Stated exercise:
Each entry below is to be duplicated verbatim.

Data to process:
◇ ◇ ◇ ◇ ◇ ◇ ◇

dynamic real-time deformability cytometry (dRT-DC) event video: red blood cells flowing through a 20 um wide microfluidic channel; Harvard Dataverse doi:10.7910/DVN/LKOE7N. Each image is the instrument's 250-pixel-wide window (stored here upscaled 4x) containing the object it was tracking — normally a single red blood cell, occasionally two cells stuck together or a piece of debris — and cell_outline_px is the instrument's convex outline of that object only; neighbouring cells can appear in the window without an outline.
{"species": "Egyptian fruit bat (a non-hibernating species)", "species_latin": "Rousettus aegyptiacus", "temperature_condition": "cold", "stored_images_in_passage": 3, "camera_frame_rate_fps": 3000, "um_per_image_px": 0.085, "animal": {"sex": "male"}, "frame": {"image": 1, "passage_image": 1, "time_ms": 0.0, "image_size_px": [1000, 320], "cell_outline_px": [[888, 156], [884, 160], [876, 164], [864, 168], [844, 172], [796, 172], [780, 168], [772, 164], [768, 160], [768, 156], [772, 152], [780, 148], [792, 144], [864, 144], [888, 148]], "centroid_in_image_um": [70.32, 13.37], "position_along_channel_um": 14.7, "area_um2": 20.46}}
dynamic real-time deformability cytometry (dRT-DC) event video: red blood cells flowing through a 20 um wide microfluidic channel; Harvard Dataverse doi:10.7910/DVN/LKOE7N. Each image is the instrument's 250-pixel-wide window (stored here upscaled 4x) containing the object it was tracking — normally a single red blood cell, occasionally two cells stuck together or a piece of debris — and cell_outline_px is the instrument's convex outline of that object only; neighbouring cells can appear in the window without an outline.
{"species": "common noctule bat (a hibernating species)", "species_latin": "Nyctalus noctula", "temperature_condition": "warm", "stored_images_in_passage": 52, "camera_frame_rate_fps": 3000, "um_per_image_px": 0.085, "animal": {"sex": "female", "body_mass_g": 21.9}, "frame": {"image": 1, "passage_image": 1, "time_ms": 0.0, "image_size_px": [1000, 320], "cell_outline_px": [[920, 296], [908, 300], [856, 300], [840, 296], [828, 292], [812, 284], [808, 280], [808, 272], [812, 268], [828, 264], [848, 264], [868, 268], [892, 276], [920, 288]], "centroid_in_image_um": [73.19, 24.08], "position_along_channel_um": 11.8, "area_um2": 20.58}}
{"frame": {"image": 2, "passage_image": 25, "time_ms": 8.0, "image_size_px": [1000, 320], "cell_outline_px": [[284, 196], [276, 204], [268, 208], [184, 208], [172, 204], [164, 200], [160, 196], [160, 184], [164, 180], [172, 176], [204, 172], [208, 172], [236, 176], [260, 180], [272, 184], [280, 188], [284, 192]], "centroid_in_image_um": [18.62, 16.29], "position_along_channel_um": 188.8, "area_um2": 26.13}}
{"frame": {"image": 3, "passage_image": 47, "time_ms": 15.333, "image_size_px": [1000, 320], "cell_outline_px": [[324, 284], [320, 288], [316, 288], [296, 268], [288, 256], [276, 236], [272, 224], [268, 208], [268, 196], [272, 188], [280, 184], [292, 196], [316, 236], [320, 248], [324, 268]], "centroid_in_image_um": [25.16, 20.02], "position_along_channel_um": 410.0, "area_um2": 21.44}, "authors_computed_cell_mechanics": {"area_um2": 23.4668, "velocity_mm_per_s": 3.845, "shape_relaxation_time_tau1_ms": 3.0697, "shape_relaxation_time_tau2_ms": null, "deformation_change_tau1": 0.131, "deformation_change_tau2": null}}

◇ ◇ ◇ ◇ ◇ ◇ ◇

Reply to the exercise:
dynamic real-time deformability cytometry (dRT-DC) event video: red blood cells flowing through a 20 um wide microfluidic channel; Harvard Dataverse doi:10.7910/DVN/LKOE7N. Each image is the instrument's 250-pixel-wide window (stored here upscaled 4x) containing the object it was tracking — normally a single red blood cell, occasionally two cells stuck together or a piece of debris — and cell_outline_px is the instrument's convex outline of that object only; neighbouring cells can appear in the window without an outline.
{"species": "Egyptian fruit bat (a non-hibernating species)", "species_latin": "Rousettus aegyptiacus", "temperature_condition": "cold", "stored_images_in_passage": 3, "camera_frame_rate_fps": 3000, "um_per_image_px": 0.085, "animal": {"sex": "male"}, "frame": {"image": 1, "passage_image": 1, "time_ms": 0.0, "image_size_px": [1000, 320], "cell_outline_px": [[888, 156], [884, 160], [876, 164], [864, 168], [844, 172], [796, 172], [780, 168], [772, 164], [768, 160], [768, 156], [772, 152], [780, 148], [792, 144], [864, 144], [888, 148]], "centroid_in_image_um": [70.32, 13.37], "position_along_channel_um": 14.7, "area_um2": 20.46}}
dynamic real-time deformability cytometry (dRT-DC) event video: red blood cells flowing through a 20 um wide microfluidic channel; Harvard Dataverse doi:10.7910/DVN/LKOE7N. Each image is the instrument's 250-pixel-wide window (stored here upscaled 4x) containing the object it was tracking — normally a single red blood cell, occasionally two cells stuck together or a piece of debris — and cell_outline_px is the instrument's convex outline of that object only; neighbouring cells can appear in the window without an outline.
{"species": "common noctule bat (a hibernating species)", "species_latin": "Nyctalus noctula", "temperature_condition": "warm", "stored_images_in_passage": 52, "camera_frame_rate_fps": 3000, "um_per_image_px": 0.085, "animal": {"sex": "female", "body_mass_g": 21.9}, "frame": {"image": 1, "passage_image": 1, "time_ms": 0.0, "image_size_px": [1000, 320], "cell_outline_px": [[920, 296], [908, 300], [856, 300], [840, 296], [828, 292], [812, 284], [808, 280], [808, 272], [812, 268], [828, 264], [848, 264], [868, 268], [892, 276], [920, 288]], "centroid_in_image_um": [73.19, 24.08], "position_along_channel_um": 11.8, "area_um2": 20.58}}
{"frame": {"image": 2, "passage_image": 25, "time_ms": 8.0, "image_size_px": [1000, 320], "cell_outline_px": [[284, 196], [276, 204], [268, 208], [184, 208], [172, 204], [164, 200], [160, 196], [160, 184], [164, 180], [172, 176], [204, 172], [208, 172], [236, 176], [260, 180], [272, 184], [280, 188], [284, 192]], "centroid_in_image_um": [18.62, 16.29], "position_along_channel_um": 188.8, "area_um2": 26.13}}
{"frame": {"image": 3, "passage_image": 47, "time_ms": 15.333, "image_size_px": [1000, 320], "cell_outline_px": [[324, 284], [320, 288], [316, 288], [296, 268], [288, 256], [276, 236], [272, 224], [268, 208], [268, 196], [272, 188], [280, 184], [292, 196], [316, 236], [320, 248], [324, 268]], "centroid_in_image_um": [25.16, 20.02], "position_along_channel_um": 410.0, "area_um2": 21.44}, "authors_computed_cell_mechanics": {"area_um2": 23.4668, "velocity_mm_per_s": 3.845, "shape_relaxation_time_tau1_ms": 3.0697, "shape_relaxation_time_tau2_ms": null, "deformation_change_tau1": 0.131, "deformation_change_tau2": null}}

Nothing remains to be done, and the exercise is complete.